*EXERCISE TEXT:*
Segment Open
W3C home > Mailing lists > Public > public-html-comments@w3.org > June 2008

RE: postMessage feedback

From: Zhenbin Xu <Zhenbin.Xu@microsoft.com>
Date: Thu, 19 Jun 2008 19:49:57 -0700
To: Ian Hickson <ian@hixie.ch>
CC: Sunava Dutta <sunavad@windows.microsoft.com>, "public-html-comments@w3.org" <public-html-comments@w3.org>, Chris Wilson <Chris.Wilson@microsoft.com>, IE8 Core AJAX SWAT Team <ieajax@microsoft.com>
Message-ID: <72F767ADE7C63540BE69CD2722A41F440E9C93E23A@NA-EXMSG-W601.wingroup.windeploy.ntdev.microsoft.com>

> -----Original Message-----
> From: Ian Hickson [mailto:ian@hixie.ch]
> Sent: Wednesday, June 18, 2008 10:51 PM
> To: Zhenbin Xu
> Cc: Sunava Dutta; public-html-comments@w3.org; Chris Wilson; IE8 Core
> Subject: RE: postMessage feedback
> On Wed, 18 Jun 2008, Zhenbin Xu wrote:
> >
> > It is still the developer's decision to decide whether or not to
> treat
> > the Message as public (*) or private (targetOrign).  The thing I
> don't
> > like with "*" is that people would start to want finer grain control.
> > E.g. *://example.com/, http://*.example.com/
> Sure. We can just say no. :-)

[Zhenbin Xu]  It is important to know whether or not * implies "any protocol"
though. I don't think it is prudent to allow postMessage from HTTP to FILE or
any other protocols even if "*" is specified. So "*" is not really ALL if we
disallow cross protocol posting.

Even if we can say no now, it is conceivable that customer would want something
more expressive in the targetOrigin parameter in the future. E.g. server
farm scenario (http://mail*.example.com/)

Either we clearly define a more expressive scheme, or we should just not define
wildcard in current spec.

> > The other issue is that this is different from other programming
> pattern
> > such as XHR.open, where username and password need to be provided if
> > needed.
> > Web developers need to be aware of the ramification of sending public
> > message. It is worth prominently calling out the example you have
> below
> > in spec.  But forcing them to add a "*" smells redundant and
> inelegant.
> Sure, but I think it's worth it to bring the fact that it's a wildcard
> to
> the attention of the author. We _want_ this to smell bad, frankly.

[Zhenbin Xu] It would sound like this feature is designed with inherent,
potential security flaw that we have to make API smell bad. Something
is not right.

> > The second thing I want to point out is that the TOC-TOU example
> below
> > is a by-product of the async model that was just added. With sync
> model,
> > source window cannot navigate away until postMessage returns.
Segment Closed
*LISTED RECORDS:*
Segment Open
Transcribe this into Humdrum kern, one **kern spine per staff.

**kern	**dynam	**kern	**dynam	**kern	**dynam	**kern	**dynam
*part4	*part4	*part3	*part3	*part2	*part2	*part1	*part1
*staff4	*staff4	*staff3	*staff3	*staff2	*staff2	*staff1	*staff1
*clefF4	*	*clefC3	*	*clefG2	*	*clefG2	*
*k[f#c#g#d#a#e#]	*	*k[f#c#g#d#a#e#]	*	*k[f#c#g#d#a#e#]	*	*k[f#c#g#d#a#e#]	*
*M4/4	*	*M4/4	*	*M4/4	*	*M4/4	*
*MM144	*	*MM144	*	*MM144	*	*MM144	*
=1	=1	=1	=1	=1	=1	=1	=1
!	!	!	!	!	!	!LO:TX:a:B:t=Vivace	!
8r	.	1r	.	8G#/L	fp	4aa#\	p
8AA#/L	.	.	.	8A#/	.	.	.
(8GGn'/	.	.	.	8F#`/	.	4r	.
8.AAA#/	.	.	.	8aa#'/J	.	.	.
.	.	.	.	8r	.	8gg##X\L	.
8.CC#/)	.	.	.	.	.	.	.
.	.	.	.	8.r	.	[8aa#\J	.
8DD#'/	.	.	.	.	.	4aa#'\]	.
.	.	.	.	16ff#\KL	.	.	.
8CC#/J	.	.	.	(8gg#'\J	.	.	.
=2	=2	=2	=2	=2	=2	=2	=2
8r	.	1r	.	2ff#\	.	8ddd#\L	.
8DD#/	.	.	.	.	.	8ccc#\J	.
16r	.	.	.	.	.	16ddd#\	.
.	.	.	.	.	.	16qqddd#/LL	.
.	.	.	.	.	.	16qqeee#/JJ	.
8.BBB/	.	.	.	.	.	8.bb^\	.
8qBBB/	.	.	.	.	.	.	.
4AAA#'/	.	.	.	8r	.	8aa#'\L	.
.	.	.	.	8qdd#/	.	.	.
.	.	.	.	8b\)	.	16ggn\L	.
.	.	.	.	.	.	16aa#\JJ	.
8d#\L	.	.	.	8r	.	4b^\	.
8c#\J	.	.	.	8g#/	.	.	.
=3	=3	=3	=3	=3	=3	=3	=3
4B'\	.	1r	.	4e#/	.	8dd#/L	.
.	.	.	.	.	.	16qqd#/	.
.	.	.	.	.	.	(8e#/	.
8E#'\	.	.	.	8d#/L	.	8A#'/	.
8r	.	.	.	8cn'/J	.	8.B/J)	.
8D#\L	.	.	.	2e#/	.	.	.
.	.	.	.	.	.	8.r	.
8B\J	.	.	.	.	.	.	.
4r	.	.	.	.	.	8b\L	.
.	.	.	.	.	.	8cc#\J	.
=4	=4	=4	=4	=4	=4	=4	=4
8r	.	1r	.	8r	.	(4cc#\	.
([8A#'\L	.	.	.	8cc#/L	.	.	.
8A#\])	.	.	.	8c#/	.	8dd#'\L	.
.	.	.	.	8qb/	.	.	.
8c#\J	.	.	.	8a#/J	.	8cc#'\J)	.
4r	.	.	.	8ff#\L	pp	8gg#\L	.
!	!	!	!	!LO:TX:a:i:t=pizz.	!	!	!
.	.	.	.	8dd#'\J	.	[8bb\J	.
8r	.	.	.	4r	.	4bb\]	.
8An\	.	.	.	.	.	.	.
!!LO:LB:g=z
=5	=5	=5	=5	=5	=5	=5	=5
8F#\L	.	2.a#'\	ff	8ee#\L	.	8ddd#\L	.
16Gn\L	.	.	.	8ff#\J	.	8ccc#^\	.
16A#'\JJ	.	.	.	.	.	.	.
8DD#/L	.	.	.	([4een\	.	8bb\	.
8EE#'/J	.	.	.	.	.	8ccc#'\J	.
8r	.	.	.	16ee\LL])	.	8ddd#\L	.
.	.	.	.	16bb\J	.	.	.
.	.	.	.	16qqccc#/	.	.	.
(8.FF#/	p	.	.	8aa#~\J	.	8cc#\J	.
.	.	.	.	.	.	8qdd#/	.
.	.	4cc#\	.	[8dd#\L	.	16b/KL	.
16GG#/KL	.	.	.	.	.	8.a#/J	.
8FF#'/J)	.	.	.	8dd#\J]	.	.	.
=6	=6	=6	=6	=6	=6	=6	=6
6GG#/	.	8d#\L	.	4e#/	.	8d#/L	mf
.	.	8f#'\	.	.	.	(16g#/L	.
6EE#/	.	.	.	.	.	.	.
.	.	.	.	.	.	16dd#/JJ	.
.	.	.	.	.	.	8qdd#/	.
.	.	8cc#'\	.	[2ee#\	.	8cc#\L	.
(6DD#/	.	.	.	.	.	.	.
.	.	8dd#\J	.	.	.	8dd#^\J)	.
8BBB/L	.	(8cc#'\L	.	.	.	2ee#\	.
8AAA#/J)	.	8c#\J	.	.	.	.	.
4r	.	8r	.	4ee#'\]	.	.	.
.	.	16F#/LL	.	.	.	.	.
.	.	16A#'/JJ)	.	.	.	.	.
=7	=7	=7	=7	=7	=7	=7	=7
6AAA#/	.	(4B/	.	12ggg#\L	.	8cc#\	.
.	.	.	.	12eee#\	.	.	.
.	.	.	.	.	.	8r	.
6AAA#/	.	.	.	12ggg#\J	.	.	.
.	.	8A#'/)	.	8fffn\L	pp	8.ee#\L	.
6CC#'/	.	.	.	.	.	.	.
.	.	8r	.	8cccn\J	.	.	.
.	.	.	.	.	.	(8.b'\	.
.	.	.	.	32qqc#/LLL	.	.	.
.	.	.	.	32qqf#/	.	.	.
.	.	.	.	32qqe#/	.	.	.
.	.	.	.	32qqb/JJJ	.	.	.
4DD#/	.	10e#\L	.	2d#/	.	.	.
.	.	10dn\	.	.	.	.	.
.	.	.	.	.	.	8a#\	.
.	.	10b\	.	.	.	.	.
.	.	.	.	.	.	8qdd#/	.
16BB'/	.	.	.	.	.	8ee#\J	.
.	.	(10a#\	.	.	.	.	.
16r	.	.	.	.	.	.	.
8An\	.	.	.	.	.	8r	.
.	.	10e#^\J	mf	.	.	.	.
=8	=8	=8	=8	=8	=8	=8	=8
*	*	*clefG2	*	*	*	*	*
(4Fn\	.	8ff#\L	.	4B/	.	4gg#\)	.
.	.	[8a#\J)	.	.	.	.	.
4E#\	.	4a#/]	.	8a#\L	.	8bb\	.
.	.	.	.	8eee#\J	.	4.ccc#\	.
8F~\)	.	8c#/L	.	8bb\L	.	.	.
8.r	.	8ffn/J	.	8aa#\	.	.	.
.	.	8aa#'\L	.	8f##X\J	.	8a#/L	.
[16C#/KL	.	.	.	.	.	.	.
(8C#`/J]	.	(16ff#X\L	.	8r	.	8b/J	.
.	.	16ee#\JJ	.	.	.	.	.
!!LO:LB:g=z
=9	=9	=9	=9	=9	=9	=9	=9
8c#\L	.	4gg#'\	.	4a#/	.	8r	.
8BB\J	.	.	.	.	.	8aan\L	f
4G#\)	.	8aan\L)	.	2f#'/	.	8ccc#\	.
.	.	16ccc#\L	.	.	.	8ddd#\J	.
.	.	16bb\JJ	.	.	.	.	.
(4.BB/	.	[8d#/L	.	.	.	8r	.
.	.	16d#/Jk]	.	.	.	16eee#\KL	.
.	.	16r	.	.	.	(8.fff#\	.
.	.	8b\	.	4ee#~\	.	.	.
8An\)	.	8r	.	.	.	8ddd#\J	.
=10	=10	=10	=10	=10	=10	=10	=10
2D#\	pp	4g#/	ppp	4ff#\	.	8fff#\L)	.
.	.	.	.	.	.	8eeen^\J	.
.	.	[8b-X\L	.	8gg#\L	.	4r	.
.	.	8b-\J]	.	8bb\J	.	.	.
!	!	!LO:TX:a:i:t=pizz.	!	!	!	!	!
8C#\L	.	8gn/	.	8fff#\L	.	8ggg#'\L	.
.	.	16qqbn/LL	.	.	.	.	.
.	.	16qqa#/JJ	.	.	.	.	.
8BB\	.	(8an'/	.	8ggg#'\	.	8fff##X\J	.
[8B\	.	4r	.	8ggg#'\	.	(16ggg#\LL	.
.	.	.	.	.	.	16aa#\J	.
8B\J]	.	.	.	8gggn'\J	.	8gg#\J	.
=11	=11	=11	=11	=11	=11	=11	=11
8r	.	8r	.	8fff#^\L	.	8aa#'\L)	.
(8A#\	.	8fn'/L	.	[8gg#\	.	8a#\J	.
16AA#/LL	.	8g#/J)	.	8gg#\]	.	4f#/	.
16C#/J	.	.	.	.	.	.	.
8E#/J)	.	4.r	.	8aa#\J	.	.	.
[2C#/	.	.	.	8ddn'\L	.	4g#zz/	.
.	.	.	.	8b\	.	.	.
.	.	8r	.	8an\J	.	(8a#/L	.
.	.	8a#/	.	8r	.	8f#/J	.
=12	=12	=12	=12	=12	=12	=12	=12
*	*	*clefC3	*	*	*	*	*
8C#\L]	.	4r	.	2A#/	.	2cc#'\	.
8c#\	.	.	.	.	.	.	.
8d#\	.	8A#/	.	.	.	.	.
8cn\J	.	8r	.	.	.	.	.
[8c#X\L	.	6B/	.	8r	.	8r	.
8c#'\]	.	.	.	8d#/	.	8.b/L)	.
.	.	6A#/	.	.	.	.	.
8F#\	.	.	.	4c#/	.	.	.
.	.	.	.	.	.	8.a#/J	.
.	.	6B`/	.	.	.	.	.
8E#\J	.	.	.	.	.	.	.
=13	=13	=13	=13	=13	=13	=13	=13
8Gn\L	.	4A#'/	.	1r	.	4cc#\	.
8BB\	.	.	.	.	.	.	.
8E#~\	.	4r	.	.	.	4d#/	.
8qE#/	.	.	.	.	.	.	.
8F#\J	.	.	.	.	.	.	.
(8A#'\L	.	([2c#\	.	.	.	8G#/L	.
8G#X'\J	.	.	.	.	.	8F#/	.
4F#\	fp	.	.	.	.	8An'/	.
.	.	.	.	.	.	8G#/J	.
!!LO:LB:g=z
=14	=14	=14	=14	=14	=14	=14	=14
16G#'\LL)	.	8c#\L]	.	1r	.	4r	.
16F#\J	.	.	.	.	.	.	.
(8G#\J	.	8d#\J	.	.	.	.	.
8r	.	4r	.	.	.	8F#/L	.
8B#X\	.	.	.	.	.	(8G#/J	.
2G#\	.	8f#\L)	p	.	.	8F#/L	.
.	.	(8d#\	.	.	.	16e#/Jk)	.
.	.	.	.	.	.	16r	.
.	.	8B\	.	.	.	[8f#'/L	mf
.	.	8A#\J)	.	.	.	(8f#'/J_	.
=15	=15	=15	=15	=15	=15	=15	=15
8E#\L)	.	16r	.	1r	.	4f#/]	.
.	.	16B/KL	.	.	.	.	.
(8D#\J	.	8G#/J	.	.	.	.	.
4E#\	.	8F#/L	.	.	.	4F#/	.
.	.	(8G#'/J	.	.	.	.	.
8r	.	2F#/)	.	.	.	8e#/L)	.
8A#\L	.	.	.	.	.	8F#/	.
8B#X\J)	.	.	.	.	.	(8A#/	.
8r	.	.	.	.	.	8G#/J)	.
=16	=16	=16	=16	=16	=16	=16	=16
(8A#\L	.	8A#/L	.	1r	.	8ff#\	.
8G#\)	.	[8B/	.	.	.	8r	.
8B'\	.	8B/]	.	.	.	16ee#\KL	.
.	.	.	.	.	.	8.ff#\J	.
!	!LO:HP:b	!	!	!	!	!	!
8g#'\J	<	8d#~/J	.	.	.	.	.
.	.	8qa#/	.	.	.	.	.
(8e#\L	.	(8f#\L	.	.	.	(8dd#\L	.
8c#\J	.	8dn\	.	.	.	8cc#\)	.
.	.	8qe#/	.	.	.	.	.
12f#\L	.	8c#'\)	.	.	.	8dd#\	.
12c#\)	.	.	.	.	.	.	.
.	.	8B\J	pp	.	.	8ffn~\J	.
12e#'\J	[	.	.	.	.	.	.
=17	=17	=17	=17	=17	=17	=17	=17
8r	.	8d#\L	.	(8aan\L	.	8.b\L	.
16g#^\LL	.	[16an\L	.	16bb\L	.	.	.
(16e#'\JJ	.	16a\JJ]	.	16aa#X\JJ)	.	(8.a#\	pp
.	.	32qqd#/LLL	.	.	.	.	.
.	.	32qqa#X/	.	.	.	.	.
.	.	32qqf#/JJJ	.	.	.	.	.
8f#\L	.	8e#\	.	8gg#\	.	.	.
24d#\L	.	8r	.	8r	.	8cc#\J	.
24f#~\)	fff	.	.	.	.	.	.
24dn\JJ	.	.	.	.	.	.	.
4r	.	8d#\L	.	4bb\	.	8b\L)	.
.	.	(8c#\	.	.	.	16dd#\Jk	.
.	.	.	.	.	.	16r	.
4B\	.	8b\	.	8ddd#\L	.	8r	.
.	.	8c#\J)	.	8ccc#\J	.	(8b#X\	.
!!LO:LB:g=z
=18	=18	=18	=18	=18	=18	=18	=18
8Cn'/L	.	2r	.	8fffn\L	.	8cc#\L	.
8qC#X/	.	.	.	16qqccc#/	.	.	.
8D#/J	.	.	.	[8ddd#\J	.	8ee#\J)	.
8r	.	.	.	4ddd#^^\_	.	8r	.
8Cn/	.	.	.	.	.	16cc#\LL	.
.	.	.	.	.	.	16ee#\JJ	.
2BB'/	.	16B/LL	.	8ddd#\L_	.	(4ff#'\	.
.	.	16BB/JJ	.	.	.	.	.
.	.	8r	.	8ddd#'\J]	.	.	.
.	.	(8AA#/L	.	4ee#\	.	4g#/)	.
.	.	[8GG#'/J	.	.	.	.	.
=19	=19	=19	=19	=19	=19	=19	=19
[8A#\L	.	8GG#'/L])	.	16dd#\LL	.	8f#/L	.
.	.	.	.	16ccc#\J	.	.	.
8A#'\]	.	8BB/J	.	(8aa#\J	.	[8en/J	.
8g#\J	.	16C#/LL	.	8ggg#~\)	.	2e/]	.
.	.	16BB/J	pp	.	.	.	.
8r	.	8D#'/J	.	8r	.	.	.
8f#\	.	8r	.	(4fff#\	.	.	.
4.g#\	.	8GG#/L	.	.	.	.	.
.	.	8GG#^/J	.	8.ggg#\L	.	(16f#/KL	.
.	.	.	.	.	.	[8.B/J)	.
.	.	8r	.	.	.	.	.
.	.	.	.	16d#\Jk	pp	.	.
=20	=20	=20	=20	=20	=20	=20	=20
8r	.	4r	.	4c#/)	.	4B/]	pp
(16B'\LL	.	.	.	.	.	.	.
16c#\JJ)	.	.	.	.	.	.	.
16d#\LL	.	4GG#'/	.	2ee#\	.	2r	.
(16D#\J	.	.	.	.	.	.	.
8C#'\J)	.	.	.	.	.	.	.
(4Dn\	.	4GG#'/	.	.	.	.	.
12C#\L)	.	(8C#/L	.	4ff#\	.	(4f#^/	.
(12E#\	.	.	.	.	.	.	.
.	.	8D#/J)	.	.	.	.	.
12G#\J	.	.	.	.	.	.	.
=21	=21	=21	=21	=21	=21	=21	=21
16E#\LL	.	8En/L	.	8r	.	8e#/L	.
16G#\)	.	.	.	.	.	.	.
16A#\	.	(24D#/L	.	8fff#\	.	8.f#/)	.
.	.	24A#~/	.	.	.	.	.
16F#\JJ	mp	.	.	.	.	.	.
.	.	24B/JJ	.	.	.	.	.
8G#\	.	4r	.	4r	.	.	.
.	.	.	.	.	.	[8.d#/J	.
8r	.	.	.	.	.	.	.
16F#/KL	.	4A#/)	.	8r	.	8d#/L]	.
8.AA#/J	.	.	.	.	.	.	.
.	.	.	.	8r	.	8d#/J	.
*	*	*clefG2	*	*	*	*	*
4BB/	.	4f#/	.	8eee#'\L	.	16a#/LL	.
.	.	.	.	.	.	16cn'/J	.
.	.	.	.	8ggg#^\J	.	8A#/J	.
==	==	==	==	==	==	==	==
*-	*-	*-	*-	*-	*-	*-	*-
Segment Closed
*WORK INSTRUCTION:*
Print everything in the postMessage email from "though. I don't" down to "farm scenario (http://mail*.example.com/)", unchanged.

*THE ANSWER:*
though. I don't think it is prudent to allow postMessage from HTTP to FILE or
any other protocols even if "*" is specified. So "*" is not really ALL if we
disallow cross protocol posting.

Even if we can say no now, it is conceivable that customer would want something
more expressive in the targetOrigin parameter in the future. E.g. server
farm scenario (http://mail*.example.com/)